A Baklava Recipe
Saturday, April 17, 2010
I recently started making Baklava. I think I've made it three times now. Maybe a fourth time tomorrow :) The first time I gave my sister a piece and she really liked it so I made another batch for her for her birthday. That one ended up being a little different, but both were good. She gave some people pieces and they all liked it so my sister asked me for the recipe. Here's what I sent her in email:
My problem with cooking is I never follow recipes very closely. I figure it's all good food so what difference does it make. As a result some of my productions are good enough and some are great, and when I get a great result I can't tell you why.
Here's the recipe that I use.
http://simplyrecipes.com/recipes/baklava/
I think the first one I made was nearly all pistachio nuts, but I can't remember for sure. The second time I'm pretty sure was about 50% pistachios, 25% almonds and 25% walnuts. If it were me I would er on the side of pistachios. But I think at least a bit of a mix is good.
I've always associated baklava with honey, but surprisingly there's no honey in the base. It's only in the syrup. I also never associated cinnamon with baklava, but it's in both the base and the syrup. Now that I've studied the taste the cinnamon is clear to me. Both times I used about half again as much cinnamon and cloves. That is, I increased their quantities to 150% or more. The first time I also increased the sugar to about 7/8's of a cup, but the second time I used more (maybe 50% more) nuts than called for. As a result my first Baklava was sweeter. I think they were both good so it reinforces my overall concept if it's all good going in how can you fail?
The first time I made the syrup I followed the recipe and used juice from a juiced lemon (I'm a snob for non-processed ingredients - on the few times that I set out to really follow a recipe I always follow a from-scratch recipe). I really like lemon so I went heavy on the lemon (thinking how can I fail). Well, I think it was definitely too lemony. But that was the first one you had and you liked that one best of all. Suffice it to say a little lemon goes a long way. This last time I made it I put a lemon third in there: just cut a third of a well washed lemon off and drop it (*place it* to avoid a mess) into the syrup. I noticed a tiny tiny hint of bitterness from the lemon rind. I'm still looking for a way to get a hint of lemon without any bitterness. The only thing is when the syrup is on the baklava you don't taste the bitterness at all so I'm wondering if maybe it's a good thing. I think the next time I make it I'll use juice only, but just a 1/4 or 1/2 TEAspoon.

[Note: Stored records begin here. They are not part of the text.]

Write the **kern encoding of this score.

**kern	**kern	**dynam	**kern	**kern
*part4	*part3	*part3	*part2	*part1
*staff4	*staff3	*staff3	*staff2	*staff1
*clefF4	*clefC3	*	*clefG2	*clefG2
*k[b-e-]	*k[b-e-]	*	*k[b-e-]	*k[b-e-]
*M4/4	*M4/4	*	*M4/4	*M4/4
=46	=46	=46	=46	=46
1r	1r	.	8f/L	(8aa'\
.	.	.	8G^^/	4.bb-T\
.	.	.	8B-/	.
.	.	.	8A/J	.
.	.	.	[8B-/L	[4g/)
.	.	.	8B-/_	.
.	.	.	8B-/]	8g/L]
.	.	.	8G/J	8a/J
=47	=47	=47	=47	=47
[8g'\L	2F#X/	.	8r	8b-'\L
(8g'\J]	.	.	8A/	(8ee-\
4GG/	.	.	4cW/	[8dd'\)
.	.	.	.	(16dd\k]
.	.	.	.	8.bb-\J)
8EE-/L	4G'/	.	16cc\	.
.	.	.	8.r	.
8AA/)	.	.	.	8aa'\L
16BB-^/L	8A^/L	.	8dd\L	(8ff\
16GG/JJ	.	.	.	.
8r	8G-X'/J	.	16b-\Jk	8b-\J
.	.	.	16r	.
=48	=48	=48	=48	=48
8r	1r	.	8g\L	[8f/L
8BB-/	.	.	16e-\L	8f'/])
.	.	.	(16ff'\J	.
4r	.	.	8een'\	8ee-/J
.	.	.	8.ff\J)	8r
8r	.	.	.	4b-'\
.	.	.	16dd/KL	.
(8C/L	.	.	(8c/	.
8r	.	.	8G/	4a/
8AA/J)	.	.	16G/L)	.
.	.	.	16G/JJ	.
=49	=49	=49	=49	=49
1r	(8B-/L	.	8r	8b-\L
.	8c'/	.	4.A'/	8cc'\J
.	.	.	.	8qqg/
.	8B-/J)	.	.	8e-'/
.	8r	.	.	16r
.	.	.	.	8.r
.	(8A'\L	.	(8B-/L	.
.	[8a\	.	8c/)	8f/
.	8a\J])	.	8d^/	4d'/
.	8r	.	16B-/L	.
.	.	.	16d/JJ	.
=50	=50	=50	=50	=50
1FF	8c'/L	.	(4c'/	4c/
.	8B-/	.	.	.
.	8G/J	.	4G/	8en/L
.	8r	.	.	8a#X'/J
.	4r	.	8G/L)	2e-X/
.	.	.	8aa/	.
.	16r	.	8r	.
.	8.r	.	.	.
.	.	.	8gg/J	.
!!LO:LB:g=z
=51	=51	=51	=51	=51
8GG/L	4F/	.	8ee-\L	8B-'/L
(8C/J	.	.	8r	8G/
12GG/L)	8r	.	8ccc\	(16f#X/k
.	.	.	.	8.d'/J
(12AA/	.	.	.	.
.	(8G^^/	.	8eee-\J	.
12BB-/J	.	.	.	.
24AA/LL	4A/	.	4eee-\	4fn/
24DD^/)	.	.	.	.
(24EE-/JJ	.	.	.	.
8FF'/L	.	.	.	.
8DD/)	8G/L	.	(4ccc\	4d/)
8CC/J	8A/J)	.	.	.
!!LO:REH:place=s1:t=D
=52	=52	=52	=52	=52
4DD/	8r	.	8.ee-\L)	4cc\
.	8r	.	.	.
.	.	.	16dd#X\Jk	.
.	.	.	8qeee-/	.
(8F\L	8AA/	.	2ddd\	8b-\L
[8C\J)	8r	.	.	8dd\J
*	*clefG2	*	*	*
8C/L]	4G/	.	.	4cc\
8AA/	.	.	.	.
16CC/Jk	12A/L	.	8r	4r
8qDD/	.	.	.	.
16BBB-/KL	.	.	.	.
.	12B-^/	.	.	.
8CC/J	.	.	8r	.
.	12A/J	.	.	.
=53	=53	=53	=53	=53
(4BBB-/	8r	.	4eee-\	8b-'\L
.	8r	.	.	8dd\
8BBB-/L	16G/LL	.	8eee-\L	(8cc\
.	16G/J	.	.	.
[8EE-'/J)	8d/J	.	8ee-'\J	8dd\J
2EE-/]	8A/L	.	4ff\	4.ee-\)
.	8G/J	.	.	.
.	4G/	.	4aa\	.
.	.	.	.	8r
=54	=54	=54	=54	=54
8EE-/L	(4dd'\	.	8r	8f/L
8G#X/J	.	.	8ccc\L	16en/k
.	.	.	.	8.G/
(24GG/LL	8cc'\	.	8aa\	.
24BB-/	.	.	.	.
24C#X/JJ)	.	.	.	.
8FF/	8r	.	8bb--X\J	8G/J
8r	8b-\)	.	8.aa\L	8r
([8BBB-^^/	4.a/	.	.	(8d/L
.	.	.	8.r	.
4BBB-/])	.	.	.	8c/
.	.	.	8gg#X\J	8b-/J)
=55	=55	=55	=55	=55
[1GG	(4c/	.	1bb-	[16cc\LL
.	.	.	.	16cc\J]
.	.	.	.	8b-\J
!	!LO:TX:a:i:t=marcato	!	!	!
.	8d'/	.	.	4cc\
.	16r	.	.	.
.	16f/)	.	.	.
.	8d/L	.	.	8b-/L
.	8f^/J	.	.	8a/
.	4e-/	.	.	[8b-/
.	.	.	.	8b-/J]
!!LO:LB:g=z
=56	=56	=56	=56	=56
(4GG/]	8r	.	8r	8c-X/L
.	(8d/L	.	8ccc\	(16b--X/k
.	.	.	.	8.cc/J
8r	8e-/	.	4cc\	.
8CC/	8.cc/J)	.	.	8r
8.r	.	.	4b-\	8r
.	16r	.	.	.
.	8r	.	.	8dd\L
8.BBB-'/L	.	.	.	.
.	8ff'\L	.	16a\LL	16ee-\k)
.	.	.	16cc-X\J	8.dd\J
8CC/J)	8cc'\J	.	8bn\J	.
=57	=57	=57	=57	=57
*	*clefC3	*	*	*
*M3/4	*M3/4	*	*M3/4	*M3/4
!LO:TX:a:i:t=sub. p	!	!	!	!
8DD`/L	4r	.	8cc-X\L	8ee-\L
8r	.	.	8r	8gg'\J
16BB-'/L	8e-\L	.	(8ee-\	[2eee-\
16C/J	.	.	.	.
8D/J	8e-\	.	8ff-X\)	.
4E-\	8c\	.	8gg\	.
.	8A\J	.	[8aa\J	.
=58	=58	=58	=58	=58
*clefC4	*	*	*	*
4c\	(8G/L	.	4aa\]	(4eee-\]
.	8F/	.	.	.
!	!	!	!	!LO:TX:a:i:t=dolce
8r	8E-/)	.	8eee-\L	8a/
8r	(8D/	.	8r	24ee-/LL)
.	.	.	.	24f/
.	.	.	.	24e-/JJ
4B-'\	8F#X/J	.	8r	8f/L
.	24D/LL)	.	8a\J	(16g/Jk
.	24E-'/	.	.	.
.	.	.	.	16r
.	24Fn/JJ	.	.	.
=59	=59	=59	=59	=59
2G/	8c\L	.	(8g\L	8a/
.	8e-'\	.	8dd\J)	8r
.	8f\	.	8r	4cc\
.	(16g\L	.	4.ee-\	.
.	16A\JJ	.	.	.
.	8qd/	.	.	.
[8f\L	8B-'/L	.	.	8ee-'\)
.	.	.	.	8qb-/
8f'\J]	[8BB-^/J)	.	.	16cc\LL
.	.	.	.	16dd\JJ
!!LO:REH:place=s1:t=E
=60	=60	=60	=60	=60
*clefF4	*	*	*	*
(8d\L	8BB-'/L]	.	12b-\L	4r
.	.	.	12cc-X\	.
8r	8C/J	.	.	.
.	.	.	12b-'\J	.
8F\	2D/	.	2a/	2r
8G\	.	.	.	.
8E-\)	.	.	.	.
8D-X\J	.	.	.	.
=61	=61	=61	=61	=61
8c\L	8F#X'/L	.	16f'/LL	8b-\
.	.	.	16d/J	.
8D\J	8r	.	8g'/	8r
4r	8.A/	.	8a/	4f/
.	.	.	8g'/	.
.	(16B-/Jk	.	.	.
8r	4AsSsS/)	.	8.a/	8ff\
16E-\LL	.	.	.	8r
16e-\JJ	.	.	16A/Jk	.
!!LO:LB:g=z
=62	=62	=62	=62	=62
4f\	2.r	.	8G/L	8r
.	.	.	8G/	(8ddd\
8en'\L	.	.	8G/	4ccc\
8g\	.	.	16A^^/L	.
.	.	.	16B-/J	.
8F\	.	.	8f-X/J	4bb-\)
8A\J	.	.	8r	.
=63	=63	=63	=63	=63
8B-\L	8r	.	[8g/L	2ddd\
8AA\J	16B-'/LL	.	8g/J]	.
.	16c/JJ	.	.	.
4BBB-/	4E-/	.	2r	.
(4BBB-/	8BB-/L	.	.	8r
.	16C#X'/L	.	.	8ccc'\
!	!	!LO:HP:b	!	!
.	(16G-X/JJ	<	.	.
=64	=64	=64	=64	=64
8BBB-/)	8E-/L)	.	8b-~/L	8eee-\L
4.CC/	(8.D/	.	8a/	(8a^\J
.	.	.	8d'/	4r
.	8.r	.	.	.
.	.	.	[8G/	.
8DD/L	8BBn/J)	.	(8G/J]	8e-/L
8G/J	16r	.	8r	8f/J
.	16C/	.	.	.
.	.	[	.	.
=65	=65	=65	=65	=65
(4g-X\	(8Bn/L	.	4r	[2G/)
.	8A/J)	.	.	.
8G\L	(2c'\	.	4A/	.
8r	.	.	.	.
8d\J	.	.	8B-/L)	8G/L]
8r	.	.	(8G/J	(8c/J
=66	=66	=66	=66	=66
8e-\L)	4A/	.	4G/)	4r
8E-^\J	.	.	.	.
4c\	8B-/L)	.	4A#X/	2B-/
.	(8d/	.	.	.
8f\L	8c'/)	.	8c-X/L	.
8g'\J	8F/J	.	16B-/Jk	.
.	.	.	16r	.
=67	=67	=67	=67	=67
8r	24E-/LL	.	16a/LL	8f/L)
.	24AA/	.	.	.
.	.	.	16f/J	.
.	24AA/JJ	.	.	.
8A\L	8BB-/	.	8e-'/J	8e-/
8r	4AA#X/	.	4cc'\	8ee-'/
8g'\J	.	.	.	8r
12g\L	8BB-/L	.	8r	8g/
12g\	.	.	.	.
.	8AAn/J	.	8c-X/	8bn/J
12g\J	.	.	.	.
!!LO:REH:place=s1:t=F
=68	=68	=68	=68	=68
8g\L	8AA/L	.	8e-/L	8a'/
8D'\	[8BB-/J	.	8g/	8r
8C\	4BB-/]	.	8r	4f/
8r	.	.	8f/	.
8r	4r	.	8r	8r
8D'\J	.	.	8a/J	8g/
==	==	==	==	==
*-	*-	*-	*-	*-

Every time I've made it I've at least doubled the honey quantity in the syrup. The first time (the lemony syrup) was probably no more than double. The second time was probably more than doubled. Neither time have I regretted the extra honey so I'll always at least double the honey in the future. Oh, BTW, neither time have I ended up using all the syrup.
I have always ended up using all the phyllo dough so I've never bothered with the damp cloth to keep it from drying, but it does dry very quickly so you don't want to take any long breaks once you open the dough. The first time I used just a regular phyllo from the grocery. The second time I went to a Greek deli and bought a thinner phyllo. To be honest I can't tell the difference. Now I have some frozen dough (from the deli) so the next time I make it I'll get to see if that makes a difference (I'm expecting it won't).
Both times I ended up using more butter than called for. You definitely want to use a butter brush. The first time I think I used a spoon - that was a pain. When you go to cut the baklava into squares (I've never done triangles - what's the point?) the top layers of phyllo will stay together and the whole thing will want to slide over the nut mix. So you have to carefully hold the crust while you cut it (you cut it before you bake it). Oh, I've always put the syrup on when both were hot, and neither syrup has gotten to be what I would consider thick. I think I used two cinnamon sticks both times.